Dengan merujuk perkembangan perekonomian nasional setelah kuartal kedua memang besar kemungkinan Indonesia bakal mengikuti jejak Singapura, Malaysia, Filipina dan Thailand yang kini dalam resesi ekonomi. Untuk selamat dari jurang resesi ekonomi salah satu kuncinya adalah bagaimana mendongkrak pertumbuhan ekonomi melalui program Pemulihan Ekonomi Nasional (PEN) yang menyiapkan dana sebesar Rp695,2 triliun sehingga pertumbuhan pada kuartal ketiga 2020 tidak minus.

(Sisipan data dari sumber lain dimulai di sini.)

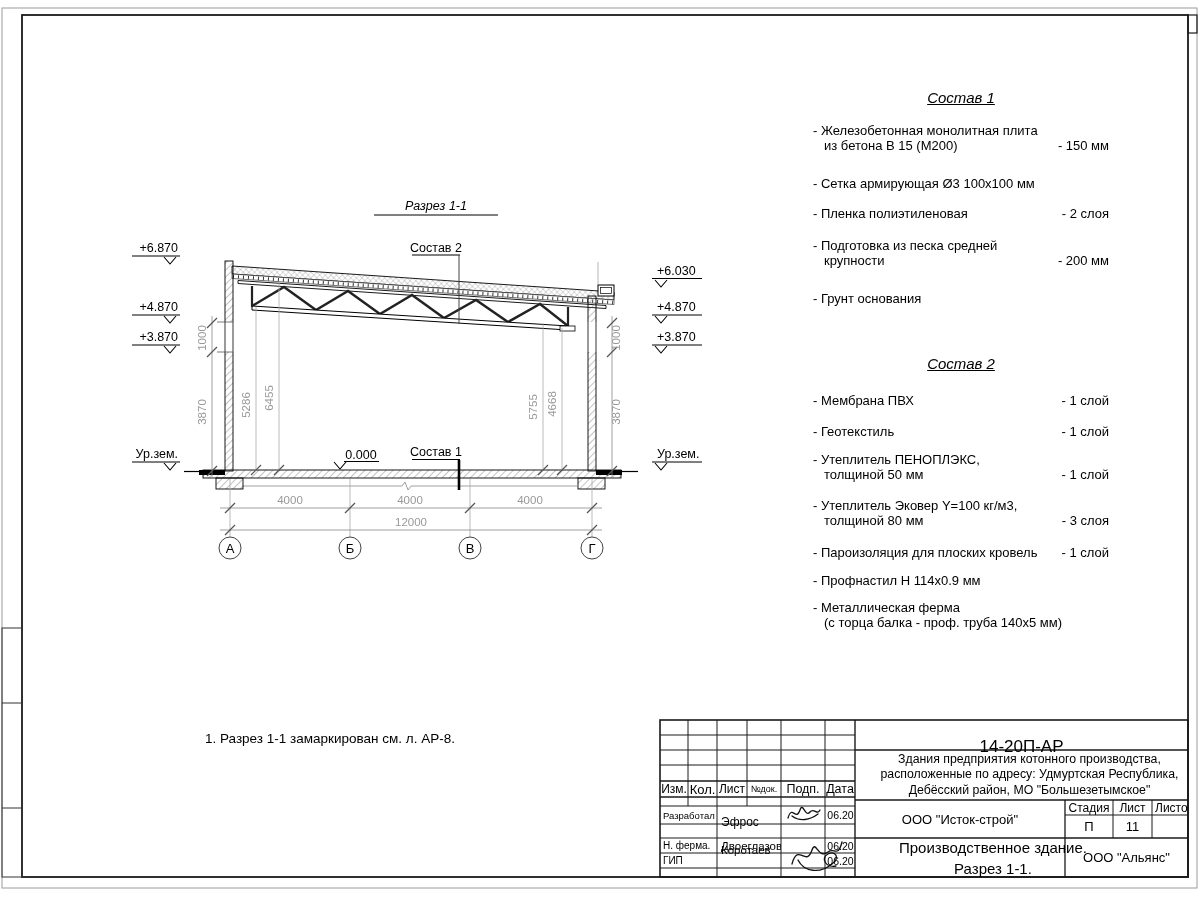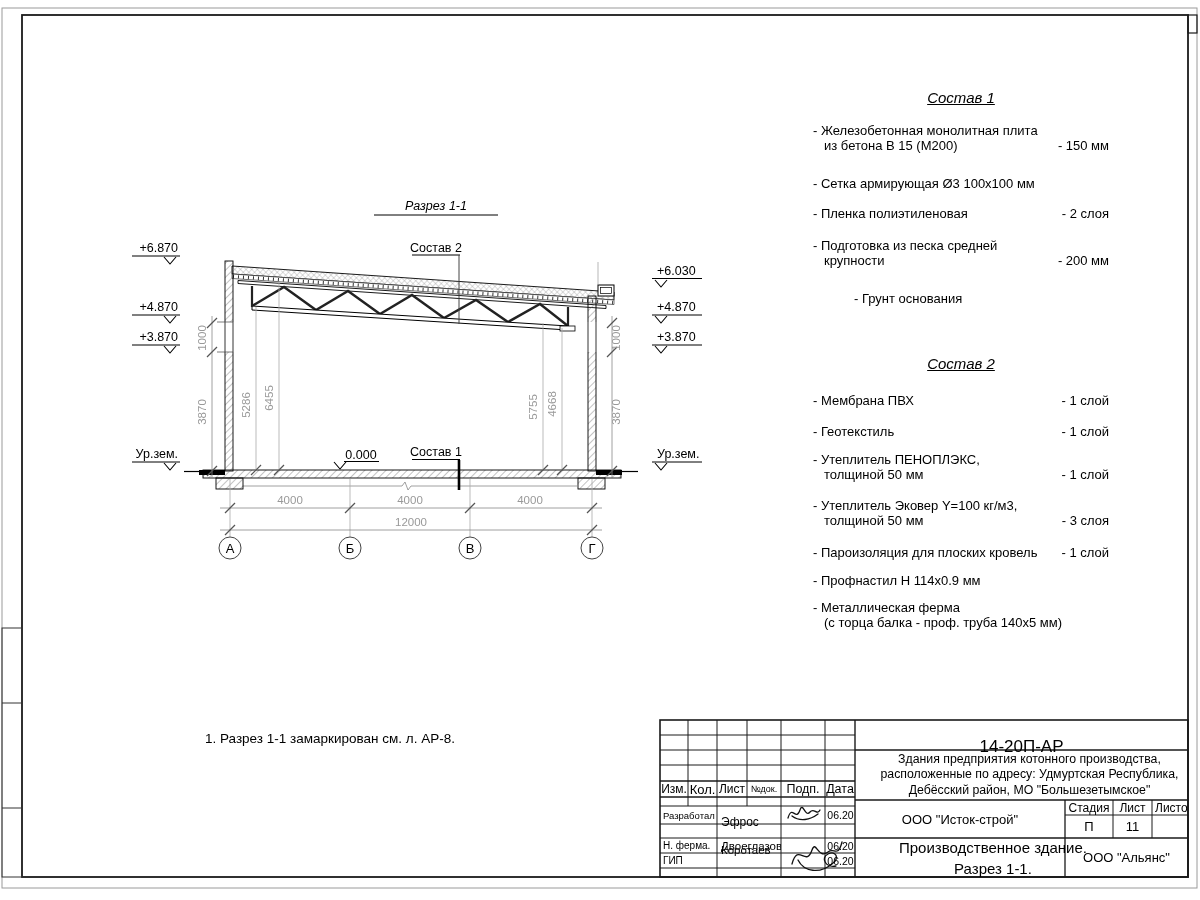"- Грунт основания" div.s-item { margin-left: 41px -> none }
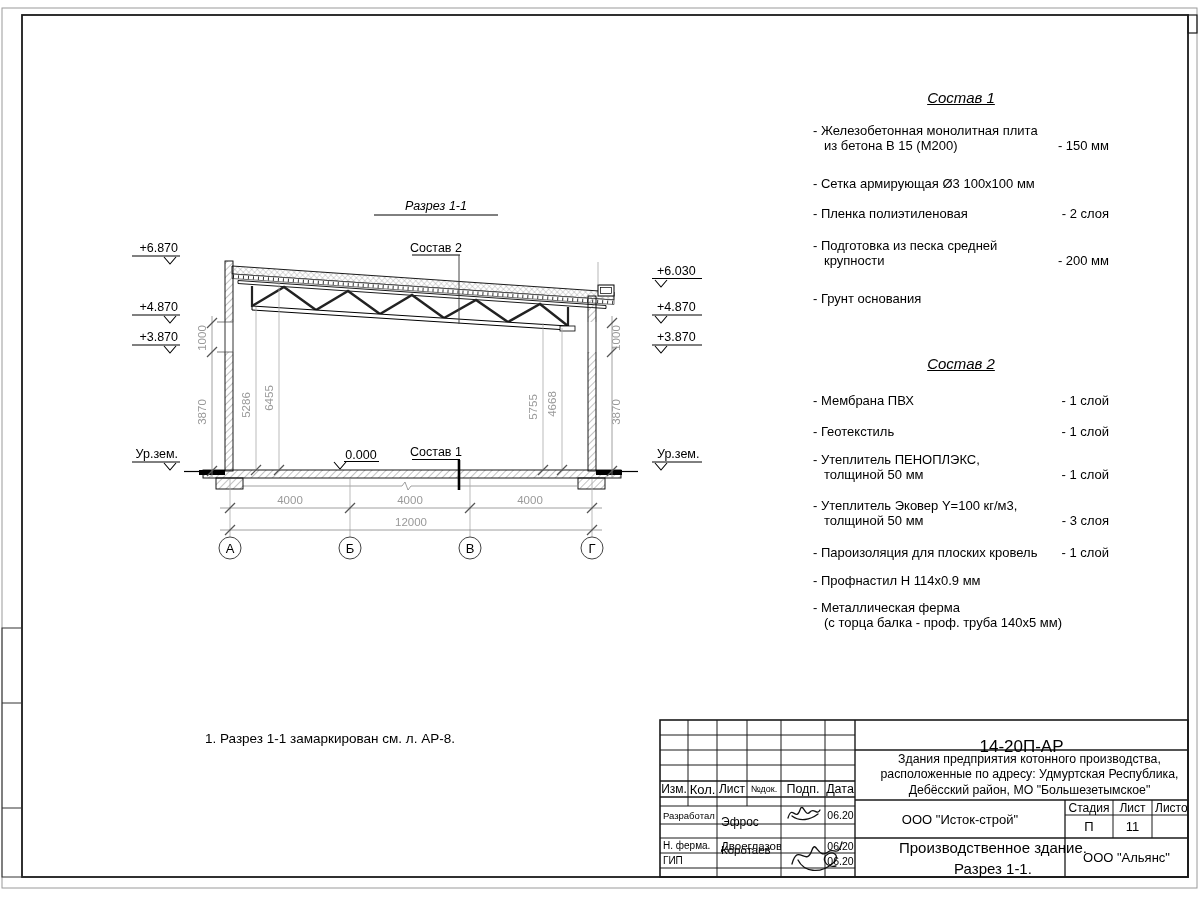"- Утеплитель Эковер Y=100 кг/м3," span.s-name { text: 50 -> 80 }
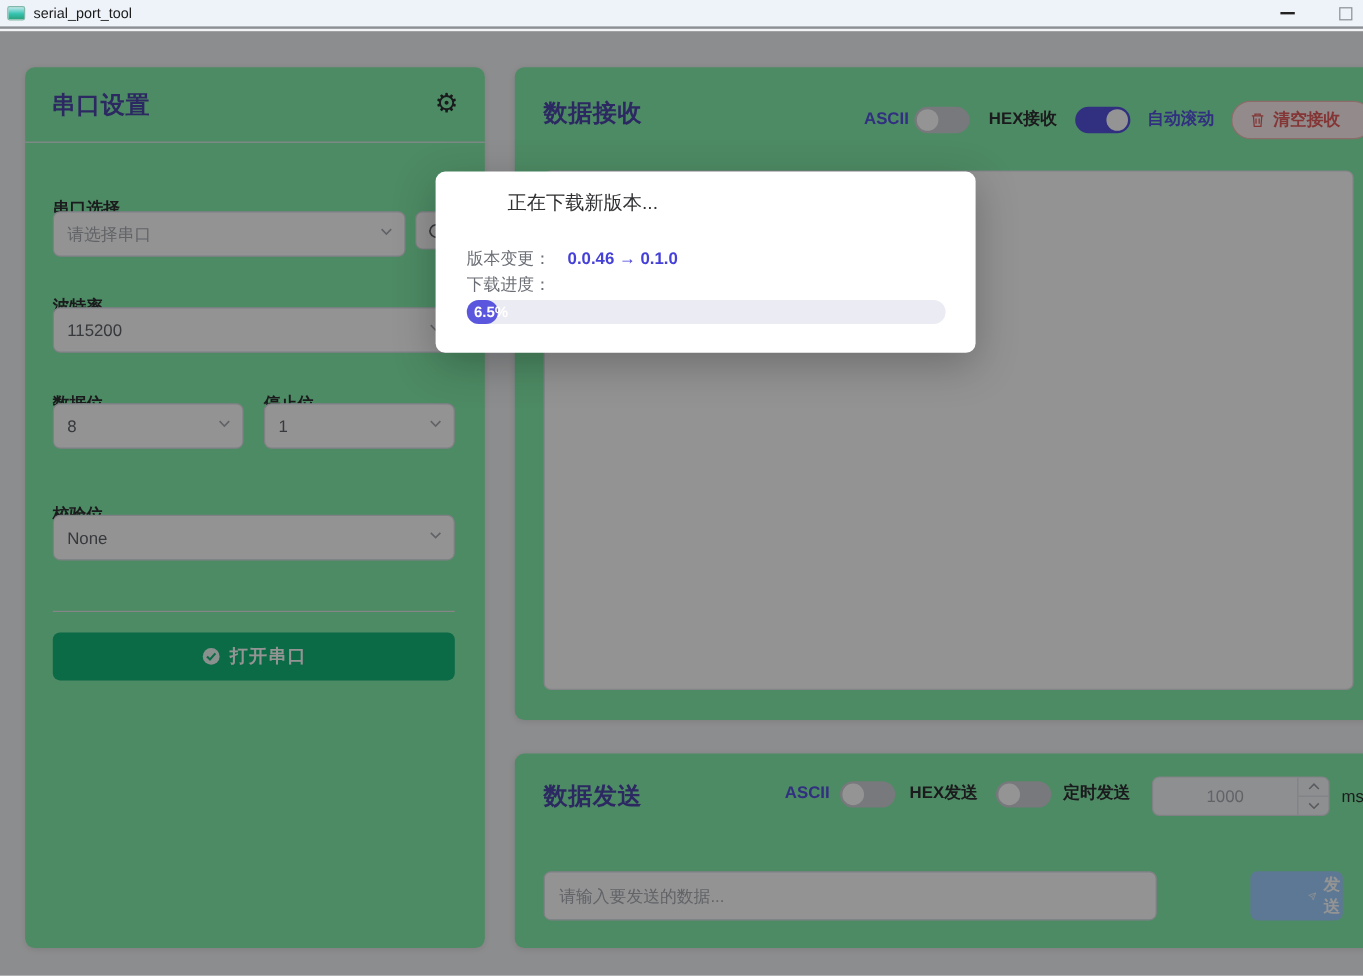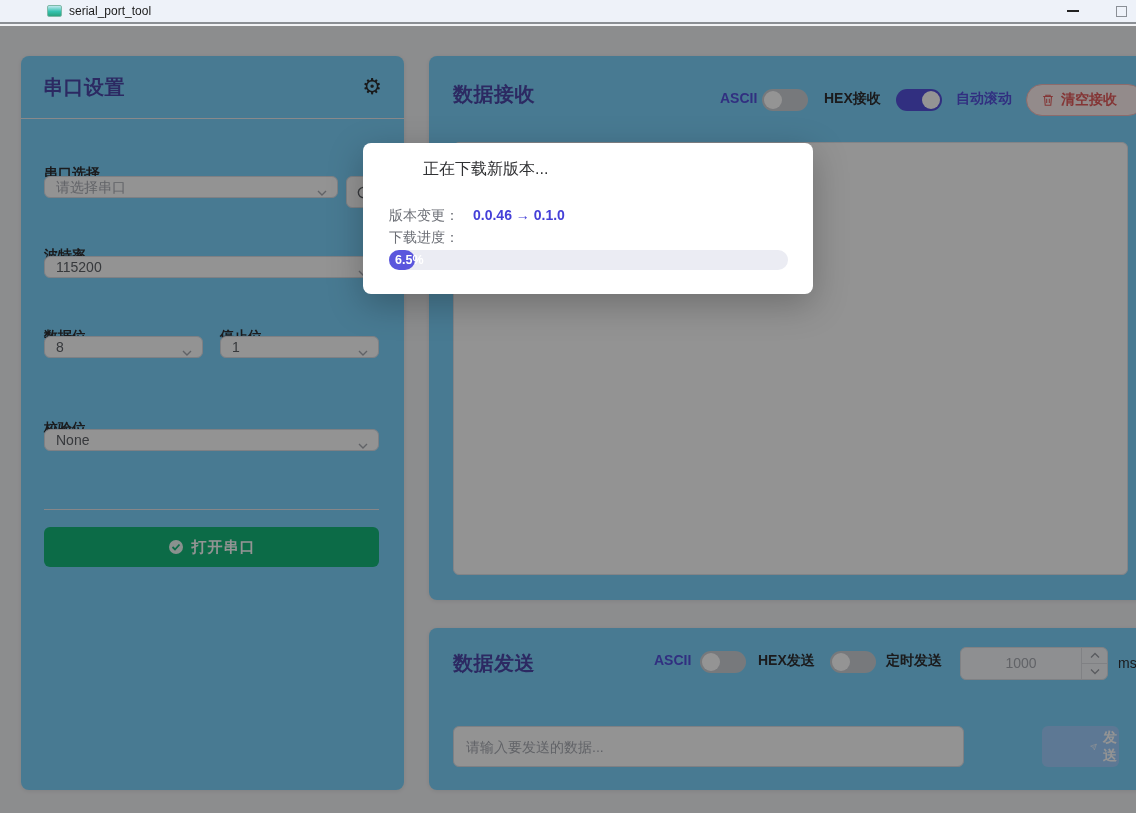"serial_port_tool" .titlebar { padding-left: 41px -> none }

Sayangnya, dana PEN yang menjadi harapan penyelamat dari resesi ekonomi sepertinya jauh api dari panggang dengan tolak ukur daya serap yang masih rendah. Pemerintah mengakui realisasi dana PEN baru mencapai sebesar Rp174,79 triliun per 19 Agustus 2020 atau sekitar 25,1% dari total anggaran PEN. Realisasi anggaran kesehatan yang sempat disoroti Presiden Jokowi kini mulai meningkat tercatat sebesar Rp7,36 triliun atau 84% dari total anggaran sebesar Rp87,5 triliun, perlindungan sosial sudah terserap Rp93,18 triliun atau 49,7% dari total anggaran sebesar Rp203,91 triliun. Jadi, sudah terbayang di depan mata apa yang akan terjadi pada pertumbuhan ekonomi di kurtal ketiga 2020 mendatang.